Capable of fostering women’s autonomy

and guarantee their sexual and reproductive rights. Such a task is difficult and complex but not impossible. Management, legislative and other actions that directly or indirectly affect health, alongside the daily practices of health services, can contribute to unveiling the axes of inequality production that give rise to and feed a given stigma, aiming at its deconstruction and overcoming, in the way of greater social justice.

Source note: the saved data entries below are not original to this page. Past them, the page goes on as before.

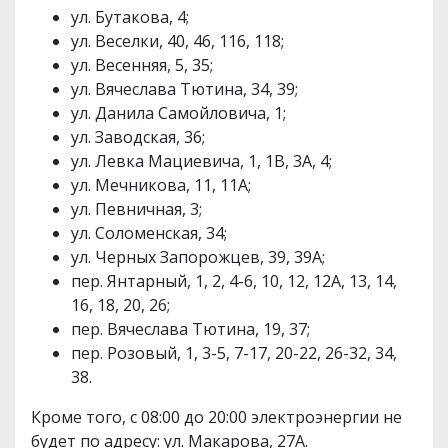
ул. Бутакова, 4;
ул. Веселки, 40, 46, 116, 118;
ул. Весенняя, 5, 35;
ул. Вячеслава Тютина, 34, 39;
ул. Данила Самойловича, 1;
ул. Заводская, 36;
ул. Левка Мациевича, 1, 1В, 3А, 4;
ул. Мечникова, 11, 11А;
ул. Певничная, 3;
ул. Соломенская, 34;
ул. Черных Запорожцев, 39, 39А;
пер. Янтарный, 1, 2, 4-6, 10, 12, 12А, 13, 14,
16, 18, 20, 26;
пер. Вячеслава Тютина, 19, 37;
пер. Розовый, 1, 3-5, 7-17, 20-22, 26-32, 34,
38.
Кроме того, с 08:00 до 20:00 электроэнергии не
будет по адресу: ул. Макарова, 27А.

  • The vulnerability to HIV of prostitutes, due to stigma and social exclusion, it can be seen in most
  • countries, where this group has higher rates of HIV / AIDS infection than other women.23 At the same
  • time, the global mapping of the most effective actions in reducing vulnerability HIV among sex workers shows the relevance

of actions such as the recognition of prostitution while working, the reduction of s forms of  the expansion of prevention and health care practices and the empowerment of these professionals, through the performance of organizations and social leaders in partnership with local governments

Faced with fear of being discriminated against, women tend not to share the diagnosis. Non-disclosure contributes to the perpetuation of stigma and interferes with quality of life and treatment adherence. Stigma covers the complexity of the processes that reduce the autonomy of women in relation to their sexual, loving and reproductive trajectories, such as the romantic idealization of relationships, the lack of involvement of men with prevention in the sexual sphere, sexual coercion and the diverse forms of violence.